**Dataset:**
——
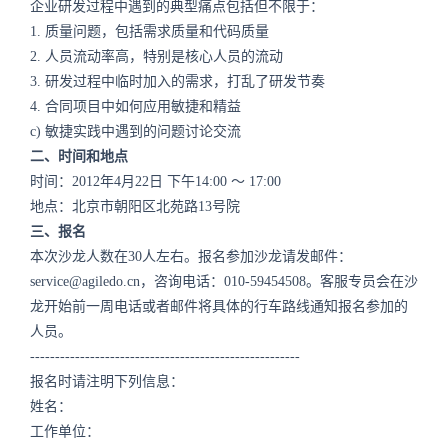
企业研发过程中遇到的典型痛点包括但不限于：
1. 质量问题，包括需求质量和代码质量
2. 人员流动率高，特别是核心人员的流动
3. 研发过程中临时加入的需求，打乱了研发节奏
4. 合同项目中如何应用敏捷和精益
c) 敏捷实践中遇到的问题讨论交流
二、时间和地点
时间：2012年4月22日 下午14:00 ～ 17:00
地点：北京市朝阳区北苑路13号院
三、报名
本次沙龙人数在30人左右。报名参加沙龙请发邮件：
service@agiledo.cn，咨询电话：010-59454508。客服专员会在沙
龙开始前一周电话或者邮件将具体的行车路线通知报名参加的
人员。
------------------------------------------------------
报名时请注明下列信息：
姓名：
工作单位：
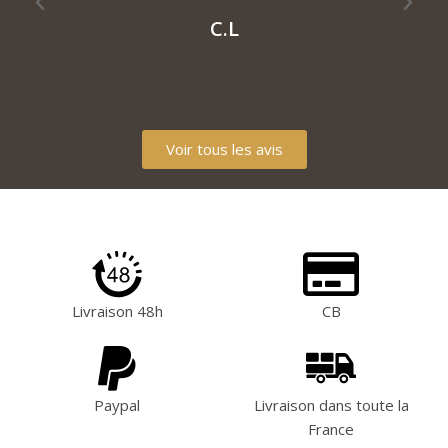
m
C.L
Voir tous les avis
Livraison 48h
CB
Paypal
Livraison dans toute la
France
——
**Work to be completed:** Transcribe exactly, and without any pictures, each line from the one that holds "1. 质量问题，包括需求质量和代码质量" through the final line of the material above.

**Final answer:**
1. 质量问题，包括需求质量和代码质量
2. 人员流动率高，特别是核心人员的流动
3. 研发过程中临时加入的需求，打乱了研发节奏
4. 合同项目中如何应用敏捷和精益
c) 敏捷实践中遇到的问题讨论交流
二、时间和地点
时间：2012年4月22日 下午14:00 ～ 17:00
地点：北京市朝阳区北苑路13号院
三、报名
本次沙龙人数在30人左右。报名参加沙龙请发邮件：
service@agiledo.cn，咨询电话：010-59454508。客服专员会在沙
龙开始前一周电话或者邮件将具体的行车路线通知报名参加的
人员。
------------------------------------------------------
报名时请注明下列信息：
姓名：
工作单位：
m
C.L
Voir tous les avis
Livraison 48h
CB
Paypal
Livraison dans toute la
France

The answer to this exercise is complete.